Il n'est pas le seul à proposer l'instauration de « moments de séparation ». Ainsi, dans une perspective quelque peu différente, Mme Gisèle Jean, secrétaire générale du SNES, a estimé qu'il était possible, dans certains cas, de constituer des groupes d'élèves non mixtes pour discuter de la perception de l'image de l'autre.
M. Philippe Guittet, secrétaire général du SNPDEN, a indiqué que, selon lui, il était possible d'introduire quelques exceptions à la mixité, et a cité l'exemple des cours d'éducation physique et d'éducation sexuelle.
Mme Marie-Françoise Blanchet, Grande Maîtresse de la Grande Loge féminine de France, a elle aussi estimé qu'il était sans doute nécessaire de prendre en compte le besoin de motricité des jeunes garçons et de l'encadrer plutôt que de l'empêcher de s'exprimer, ajoutant que cela passait peut-être par des activités physiques différenciées dans lesquelles ils pourraient dériver leur énergie.

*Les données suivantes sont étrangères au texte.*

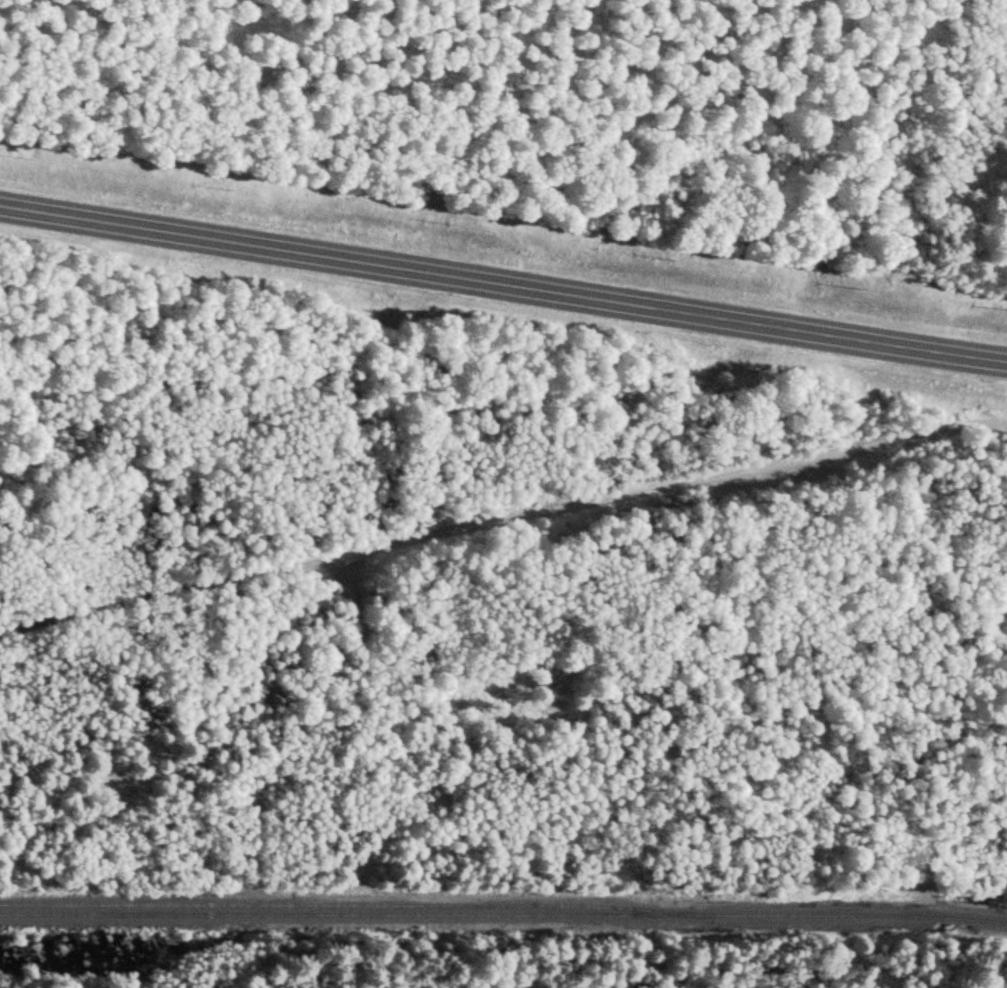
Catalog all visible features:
road: (503, 286)
road: (502, 520)
railway: (503, 912)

M. Antoine Prost, quant à lui, a évoqué l'idée consistant à lancer des expériences limitées de cours différenciés pour les filles et les garçons, notamment pour favoriser l'enseignement littéraire pour les garçons et l'enseignement scientifique pour les filles.
Mme Véronique Gass, vice-présidente de l'UNAPEL, sur la base d'une comparaison entre la famille et l'école, a observé que, si la famille était mixte, il existait néanmoins des moments où les garçons et les filles souhaitent se retrouver dans des lieux distincts. Elle a dès lors évoqué, se référant explicitement aux travaux de Michel Fize, la possibilité de faire la même chose à l'école, ce qui permettrait de faire « respirer » la mixité, notamment à l'occasion de certains travaux. Elle a estimé qu'une telle « pause » devait être organisée, prioritairement, au niveau du collège, indiquant que l'école primaire était soumise de façon moins exacerbée aux éventuels problèmes induits par la mixité, tandis qu'au lycée, la personnalité des élèves est déjà bien souvent construite.
Le SNALC, constatant que, de la sixième à la quatrième, les filles progressent généralement plus rapidement que les garçons et plus rapidement encore quand elles sont dans des établissements non mixtes, estime envisageable de créer des collèges non mixtes mais de maintenir la mixité dans l'ensemble des lycées.
Par ailleurs, il existe un courant de recherche qui semble remettre en cause l'évidence des effets bénéfiques de la mixité sur l'égalité des sexes. Ces recherches relèvent d'approches psycho-sociologiques ou ethnographiques.
M. Luc Ferry, alors ministre de l'éducation nationale, avait considéré que « ces recherches ne peuvent cependant pas être considérées comme conclusives, pour plusieurs raisons. D'une part, d'autres études, du même courant de recherche, montrent que les stéréotypes n'épargnent pas les écoles non mixtes et y prennent simplement d'autres formes. D'autre part, presque toutes les études sur les effets de la mixité ont un défaut méthodologique majeur : elle ne prennent pas en compte le fait que les écoles non mixtes sont souvent plus sélectives, l'origine sociale de leurs élèves y est plus élevée, et leur cursus antérieur mieux réussi. Les rares études qui contrôlent ces effets concluent qu'il n'y a pas d'effet significatif de la mixité sur les performances des filles et des garçons ».
* 41 Le magazine Enseignement catholique actualités n° 278 (novembre 2003) a consacré un dossier au thème « Apprenons ensemble ».
* 42 Daniel Welzer-Lang, Virilité et virilisme dans les quartiers populaires en France, mars 2002.
* 43 Hugues Lagrange, « Le sexe apprivoisé ou l'invention du flirt », Revue française de sociologie, 1998.